Data were retrieved by investigators from the patients’ medical records at each of the study centers and were transferred to a standardized case report form (CRF). Data collected included patient demographics, characteristics of the tumor disease, treatments, signs, symptoms, side effects experienced by patients, and the course of the disease. For each symptom, a patient was included in the analysis if the symptom was present either at the beginning and/or the end of postoperative treatment, and if an assessment was available for both time points. The primary target criterion was the change in symptom score between the start and end of postoperative treatment.
The study included seven study centers randomly identified in Germany (hospitals and general or specialized practitioners).
Patients were undergoing the active treatment phase of care.
This was a controlled, epidemiologic, multicentric, retrolective, cohort study with parallel groups.
Data were collected on CRFs in which, prior to data collection, the data elements required for the study were identified and defined.

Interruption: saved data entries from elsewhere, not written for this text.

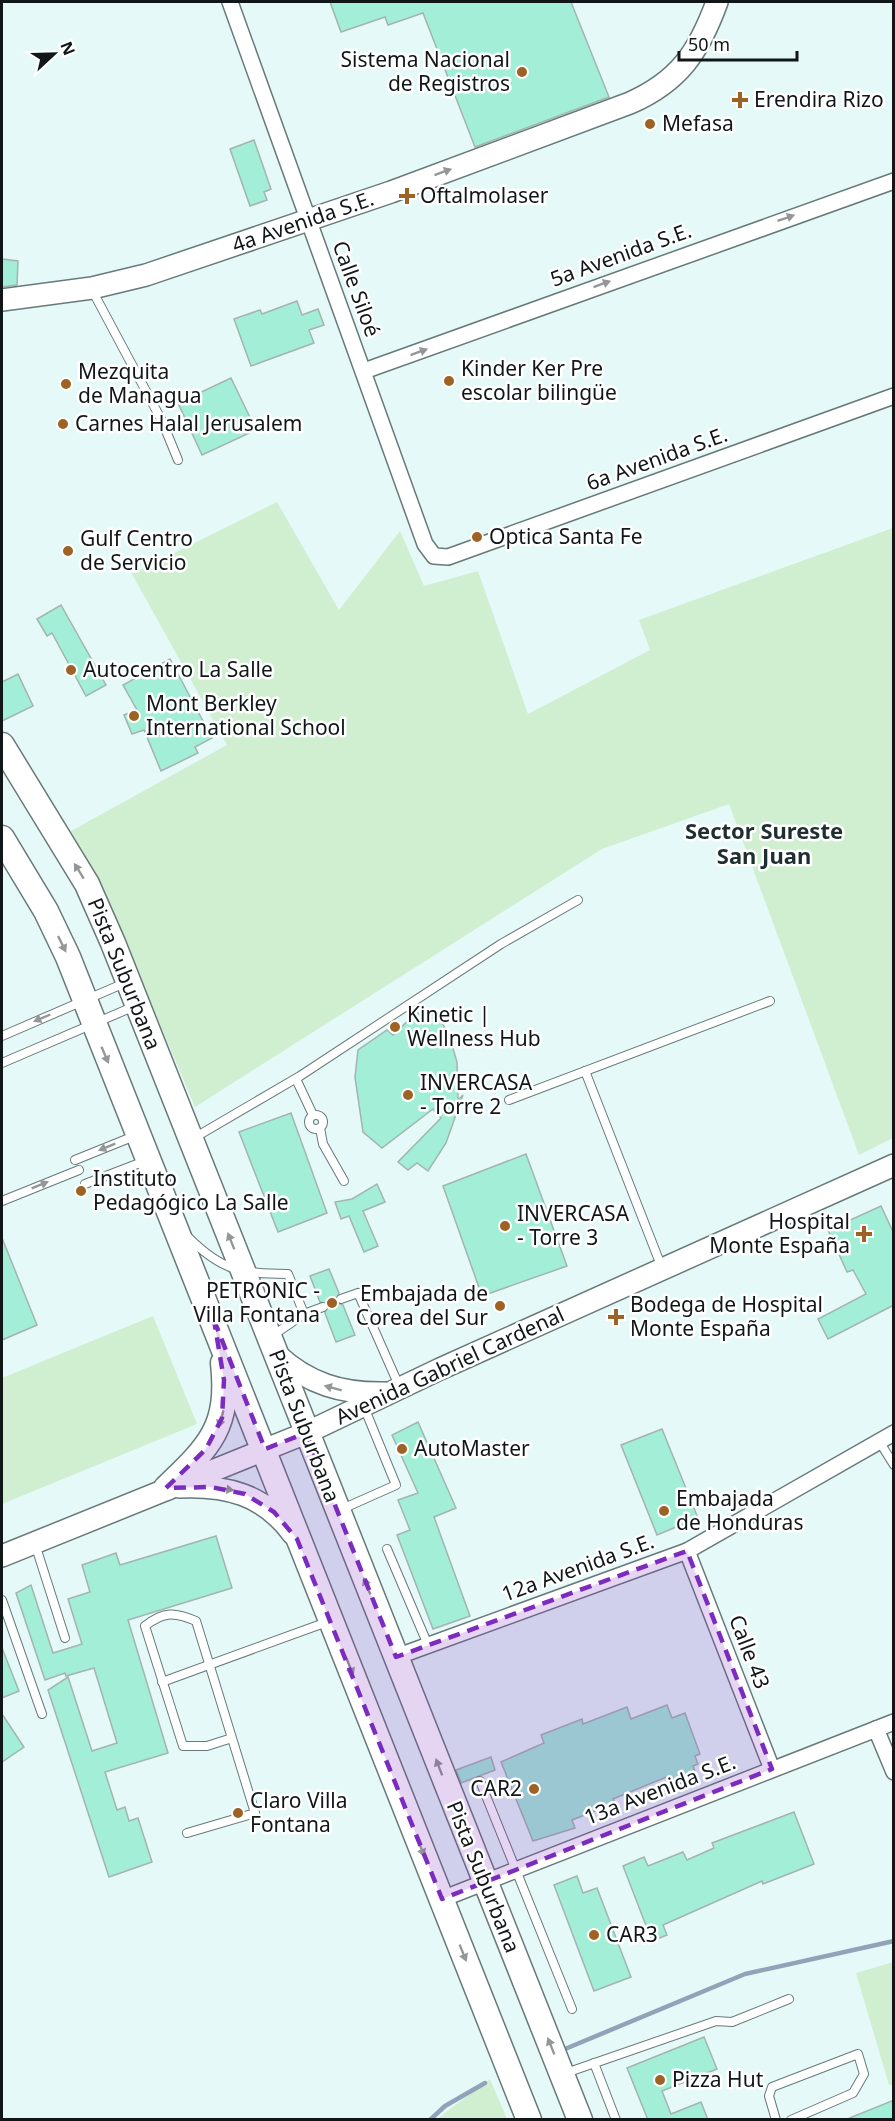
<svg xmlns="http://www.w3.org/2000/svg" width="895" height="2121" font-family="'Noto Sans',sans-serif">
<style>
.green{fill:#d0eed0}
.lines{fill:none;stroke-linecap:round;stroke-linejoin:round}
.stream{stroke:#90a3b8;stroke-width:4.5}
.building{fill:#a2eed6;stroke:#a4b4af;stroke-width:1.5}
.lane-casing{stroke:#687979;stroke-width:10}
.street-casing{stroke:#687979;stroke-width:18}
.secondary-casing{stroke:#687979;stroke-width:24}
.primary-casing{stroke:#687979;stroke-width:27}
.lane{stroke:#fff;stroke-width:8}
.street{stroke:#fff;stroke-width:15}
.secondary{stroke:#fff;stroke-width:21}
.primary{stroke:#fff;stroke-width:24}
.oneway{fill:#949797}
.marked{fill:#7b2cbf;fill-opacity:0.2;stroke:#7b2cbf;stroke-width:4.5;stroke-dasharray:12 8;stroke-linejoin:round}
.poi-dot{fill:#9e6324;stroke:#fff;stroke-width:2}
.labels{text-anchor:middle;stroke-width:5;stroke-linejoin:round;paint-order:stroke}
.poi-label{font-size:21px;fill:#111718;stroke:#fff;text-anchor:start}
.street-label{font-size:21px;fill:#111718;stroke:#fff}
.neighbourhood-label{font-size:22px;font-weight:bold;fill:#1f2f2f;stroke:#fff}
</style>
<rect width="100%" height="100%" fill="#e5f9f9"/>
<g class="green">
<path d="M277 502 339 610 400 531 424 586 478 571 528 714 650 650 639 620 893 528V1138L859 1155 729 804 602 849 195 1107 106 897 71 831 227 745 132 574Z"/>
<path d="M153 1316 197 1424 2 1504V1378Z"/>
<path d="M893 1962 894 2084 889 2085 856 1973Z"/>
<path d="M490 2079 507 2119H437Z"/>
</g>
<g class="lines">
<g class="stream">
<path d="M565 2049 745 1974 894 1941"/>
<path d="M430 2120 445 2106 485 2083"/>
</g>
</g>
<g class="building">
<path d="M330 2H571L609 97 475 147 423 13 388 25 385 17 341 32Z"/>
<path d="M254 140 271 189 264 192 267 200 250 206 230 149Z"/>
<path d="M2 259 18 261 17 285 2 287Z"/>
<path d="M297 301 302 315 318 309 324 325 309 330 314 343 251 366 234 319 260 310 262 314Z"/>
<path d="M231 378 256 430 202 455 178 403Z"/>
<path d="M61 605 106 685 86 696 52 633 47 636 37 619Z"/>
<path d="M170 659 212 738 195 747 198 753 161 771 144 730 132 734 124 715 137 710 123 685Z"/>
<path d="M18 674 33 706 2 721V682Z"/>
<path d="M417 1012 424 1019 436 1012 449 1035 457 1062 458 1100 463 1095 446 1143 428 1171 417 1163 408 1170 398 1162 441 1118 433 1109 382 1148 363 1132 355 1077 358 1050 387 1030 393 1035Z"/>
<path d="M291 1113 327 1213 278 1232 239 1132Z"/>
<path d="M526 1154 567 1266 482 1296 443 1186Z"/>
<path d="M377 1184 385 1202 363 1211 378 1246 364 1252 349 1216 341 1219 335 1202 352 1199Z"/>
<path d="M881 1206 894 1234V1305L828 1339 818 1319 866 1294 853 1270 847 1272 828 1230Z"/>
<path d="M2 1238 37 1325 2 1340Z"/>
<path d="M329 1269 339 1293 336 1302 343 1305 355 1335 336 1342 325 1313 328 1304 320 1302 310 1276Z"/>
<path d="M418 1422 456 1508 434 1517 470 1616 433 1629 397 1535 410 1530 398 1500 418 1493 392 1435Z"/>
<path d="M662 1429 698 1518 657 1535 621 1445Z"/>
<path d="M216 1536 232 1588 128 1620 168 1753 105 1772 117 1810 125 1807 129 1821 138 1818 152 1862 109 1877 48 1690 68 1677 92 1751 117 1743 94 1668 66 1676 65 1673 45 1680 16 1593 31 1585 53 1653 82 1644 68 1599 90 1592 82 1565 116 1553 120 1565Z"/>
<path d="M2 1648 19 1691 2 1698Z"/>
<path d="M667 1705 672 1718 685 1713 700 1754 695 1756 698 1764 693 1766 697 1777 673 1786 669 1776 613 1799 615 1803 572 1820 575 1828 533 1841 501 1762 544 1743 541 1735 582 1719 583 1724 627 1707 631 1719Z"/>
<path d="M2 1714 24 1747 2 1762Z"/>
<path d="M491 1757 495 1770 461 1783 456 1770Z"/>
<path d="M794 1812 814 1864 763 1884 762 1881 663 1925 667 1935 652 1941 623 1866 644 1857 648 1866 683 1852 687 1860 714 1848 712 1843Z"/>
<path d="M577 1876 583 1893 597 1888 631 1977 594 1991 554 1885Z"/>
<path d="M704 2037 717 2069 662 2091 671 2114 701 2102 708 2120H648L627 2068Z"/>
<path d="M894 2100V2120H847V2119Z"/>
</g>
<g class="lines">
<defs>
<g id="lane">
<path d="M92 290 162 421 178 460"/>
<path d="M2 1036 127 982"/>
<path d="M2 1063 135 1006"/>
<path d="M585 1071 662 1268"/>
<path d="M296 1079 313 1115"/>
<path d="M509 1100 770 1001"/>
<circle cx="316" cy="1122" r="7"/>
<path d="M320 1128 323 1144 344 1181"/>
<path d="M194 1138 300 1076 501 944 578 900"/>
<path d="M75 1160 137 1135"/>
<path d="M85 1184 145 1161"/>
<path d="M2 1201 79 1170"/>
<path d="M188 1237C223 1272 241 1273 288 1274L304 1314"/>
<path d="M341 1299 358 1293 400 1388"/>
<path d="M272 1336 304 1314 323 1307"/>
<path d="M879 1441 894 1465"/>
<path d="M342 1509 396 1485 364 1407"/>
<path d="M35 1544 65 1638"/>
<path d="M387 1549 428 1645"/>
<path d="M2 1600 42 1714"/>
<path d="M162 1682 327 1622"/>
<path d="M480 1781 572 2009"/>
<path d="M187 1833 255 1813 196 1621C175 1612 164 1611 145 1626L183 1746H207L232 1738"/>
<path d="M594 2063 616 2120"/>
<path d="M563 2074 716 2021 732 2022 789 1999"/>
<path d="M776 2120 769 2096 772 2087 858 2054 864 2074 853 2093 791 2120"/>
</g>
<g id="street">
<path d="M230 2 425 544 434 556 448 557 894 396"/>
<path d="M364 371 894 181"/>
<path d="M687 1551 772 1769"/>
<path d="M396 1657 687 1551 894 1433"/>
<path d="M876 1729 894 1772"/>
<path d="M442 1899 894 1722"/>
</g>
<g id="secondary">
<path d="M2 300 92 288 146 275 391 192 630 103C680 81 699 51 717 2"/>
<path d="M276 1354C308 1384 342 1394 385 1393"/>
<path d="M179 1487C226 1485 264 1494 293 1534"/>
<path d="M2 1556 306 1433 440 1369 894 1165"/>
</g>
<g id="primary">
<path d="M2 745 87 884 113 943 580 2120"/>
<path d="M2 838 46 911 68 957 529 2120"/>
<path d="M166 1488C210 1446 230 1427 223 1363"/>
</g>
</defs>
<use href="#lane" class="lane-casing"/>
<use href="#street" class="street-casing"/>
<use href="#secondary" class="secondary-casing"/>
<use href="#primary" class="primary-casing"/>
<use href="#lane" class="lane"/>
<use href="#street" class="street"/>
<use href="#secondary" class="secondary"/>
<use href="#primary" class="primary"/>
</g>
<defs><path id="oneway-solid" d="M-6-.8H1V-3.2L6.5 0L1 3.2V.8H-6Z" transform="scale(1.5)"/></defs>
<g class="oneway">
<use href="#oneway-solid" transform="translate(443 172) rotate(-20)"/>
<use href="#oneway-solid" transform="translate(786 218) rotate(-19)"/>
<use href="#oneway-solid" transform="translate(602 284) rotate(-20)"/>
<use href="#oneway-solid" transform="translate(419 352) rotate(-20)"/>
<use href="#oneway-solid" transform="translate(79 871) rotate(-122)"/>
<use href="#oneway-solid" transform="translate(62 944) rotate(64)"/>
<use href="#oneway-solid" transform="translate(42 1018) rotate(157)"/>
<use href="#oneway-solid" transform="translate(105 1055) rotate(67)"/>
<use href="#oneway-solid" transform="translate(107 1147) rotate(158)"/>
<use href="#oneway-solid" transform="translate(40 1185) rotate(-22)"/>
<use href="#oneway-solid" transform="translate(231 1241) rotate(-112)"/>
<use href="#oneway-solid" transform="translate(333 1388) rotate(-165)"/>
<use href="#oneway-solid" transform="translate(221 1419) rotate(106)"/>
<use href="#oneway-solid" transform="translate(225 1489) rotate(9)"/>
<use href="#oneway-solid" transform="translate(367 1586) rotate(-112)"/>
<use href="#oneway-solid" transform="translate(350 1667) rotate(68)"/>
<use href="#oneway-solid" transform="translate(439 1767) rotate(-111)"/>
<use href="#oneway-solid" transform="translate(421 1848) rotate(68)"/>
<use href="#oneway-solid" transform="translate(463 1953) rotate(68)"/>
<use href="#oneway-solid" transform="translate(551 2046) rotate(-112)"/>
</g>
<path class="marked" d="M214 1320 265 1449 306 1433 396 1657 687 1551 772 1769 442 1899 297 1539 274 1512 245 1494 211 1487 166 1488 206 1449 222 1418 224 1380Z"/>
<g class="poi-dot">
<circle cx="522" cy="72" r="6"/>
<path d="M737 91h6v6h6v6h-6v6h-6v-6h-6v-6h6z"/>
<circle cx="650" cy="124" r="6"/>
<path d="M404 187h6v6h6v6h-6v6h-6v-6h-6v-6h6z"/>
<circle cx="449" cy="381" r="6"/>
<circle cx="66" cy="384" r="6"/>
<circle cx="63" cy="424" r="6"/>
<circle cx="477" cy="537" r="6"/>
<circle cx="68" cy="551" r="6"/>
<circle cx="71" cy="670" r="6"/>
<circle cx="134" cy="716" r="6"/>
<circle cx="395" cy="1027" r="6"/>
<circle cx="408" cy="1095" r="6"/>
<circle cx="81" cy="1191" r="6"/>
<circle cx="505" cy="1226" r="6"/>
<path d="M861 1225h6v6h6v6h-6v6h-6v-6h-6v-6h6z"/>
<circle cx="332" cy="1303" r="6"/>
<circle cx="500" cy="1306" r="6"/>
<path d="M613 1308h6v6h6v6h-6v6h-6v-6h-6v-6h6z"/>
<circle cx="402" cy="1449" r="6"/>
<circle cx="664" cy="1511" r="6"/>
<circle cx="534" cy="1789" r="6"/>
<circle cx="238" cy="1813" r="6"/>
<circle cx="594" cy="1935" r="6"/>
<circle cx="660" cy="2080" r="6"/>
</g>
<g class="labels">
<g class="poi-label">
<text x="510" y="67" text-anchor="end">Sistema Nacional<tspan x="510" dy="24">de Registros</tspan></text>
<text x="754" y="107">Erendira Rizo</text>
<text x="662" y="131">Mefasa</text>
<text x="420" y="203">Oftalmolaser</text>
<text x="461" y="376">Kinder Ker Pre<tspan x="461" dy="24">escolar bilingüe</tspan></text>
<text x="78" y="379">Mezquita<tspan x="78" dy="24">de Managua</tspan></text>
<text x="75" y="431">Carnes Halal Jerusalem</text>
<text x="489" y="544">Optica Santa Fe</text>
<text x="80" y="546">Gulf Centro<tspan x="80" dy="24">de Servicio</tspan></text>
<text x="83" y="677">Autocentro La Salle</text>
<text x="146" y="711">Mont Berkley<tspan x="146" dy="24">International School</tspan></text>
<text x="407" y="1022">Kinetic |<tspan x="407" dy="24">Wellness Hub</tspan></text>
<text x="420" y="1090">INVERCASA<tspan x="420" dy="24">- Torre 2</tspan></text>
<text x="93" y="1186">Instituto<tspan x="93" dy="24">Pedagógico La Salle</tspan></text>
<text x="517" y="1221">INVERCASA<tspan x="517" dy="24">- Torre 3</tspan></text>
<text x="850" y="1229" text-anchor="end">Hospital<tspan x="850" dy="24">Monte España</tspan></text>
<text x="320" y="1298" text-anchor="end">PETRONIC -<tspan x="320" dy="24">Villa Fontana</tspan></text>
<text x="488" y="1301" text-anchor="end">Embajada de<tspan x="488" dy="24">Corea del Sur</tspan></text>
<text x="630" y="1312">Bodega de Hospital<tspan x="630" dy="24">Monte España</tspan></text>
<text x="414" y="1456">AutoMaster</text>
<text x="676" y="1506">Embajada<tspan x="676" dy="24">de Honduras</tspan></text>
<text x="522" y="1796" text-anchor="end">CAR2</text>
<text x="250" y="1808">Claro Villa<tspan x="250" dy="24">Fontana</tspan></text>
<text x="606" y="1942">CAR3</text>
<text x="672" y="2087">Pizza Hut</text>
</g>
<g class="street-label">
<text transform="translate(303 222) rotate(-19)" y="7">4a Avenida S.E.</text>
<text transform="translate(621 255) rotate(-20)" y="7">5a Avenida S.E.</text>
<text transform="translate(356 289) rotate(70)" y="7">Calle Siloé</text>
<text transform="translate(657 459) rotate(-20)" y="7">6a Avenida S.E.</text>
<text transform="translate(124 974) rotate(68)" y="7">Pista Suburbana</text>
<text transform="translate(450 1366) rotate(-25)" y="7">Avenida Gabriel Cardenal</text>
<text transform="translate(304 1426) rotate(69)" y="7">Pista Suburbana</text>
<text transform="translate(578 1568) rotate(-20)" y="7">12a Avenida S.E.</text>
<text transform="translate(749 1652) rotate(69)" y="7">Calle 43</text>
<text transform="translate(660 1790) rotate(-21)" y="7">13a Avenida S.E.</text>
<text transform="translate(483 1877) rotate(68)" y="7">Pista Suburbana</text>
</g>
<g class="neighbourhood-label">
<text x="764" y="839">Sector Sureste<tspan x="764" dy="25">San Juan</tspan></text>
</g>
</g>
<rect width="895" height="2121" fill="none" stroke="#111718" stroke-width="6"/>
<g transform="translate(54 54) rotate(68)" stroke="#ffffff" stroke-width="4.5" paint-order="stroke">
<path d="M0-4.5L10 22L0 15L-10 22Z" fill="#111718"/>
<text y="-9" font-size="16" font-weight="bold" text-anchor="middle" fill="#111718">N</text>
</g>
<path d="M679 51v9h118v-9" fill="none" stroke="#111718" stroke-width="3"/>
<text x="688" y="51" font-size="18" fill="#111718" stroke="#ffffff" stroke-width="4.5" paint-order="stroke">50 m</text>
</svg>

The mean change in fatigue symptom scores during the postoperative study period was significantly larger (beneficial) in the therapy group compared to the control group (p < 0.0001). The adjusted odds ratios for fatigue in treatment/control was 7.33. A multivariate analysis of the combined symptom score was calculated in accordance to Wei-Lachin and proved a significant superiority of the therapy group (p = 0.0001).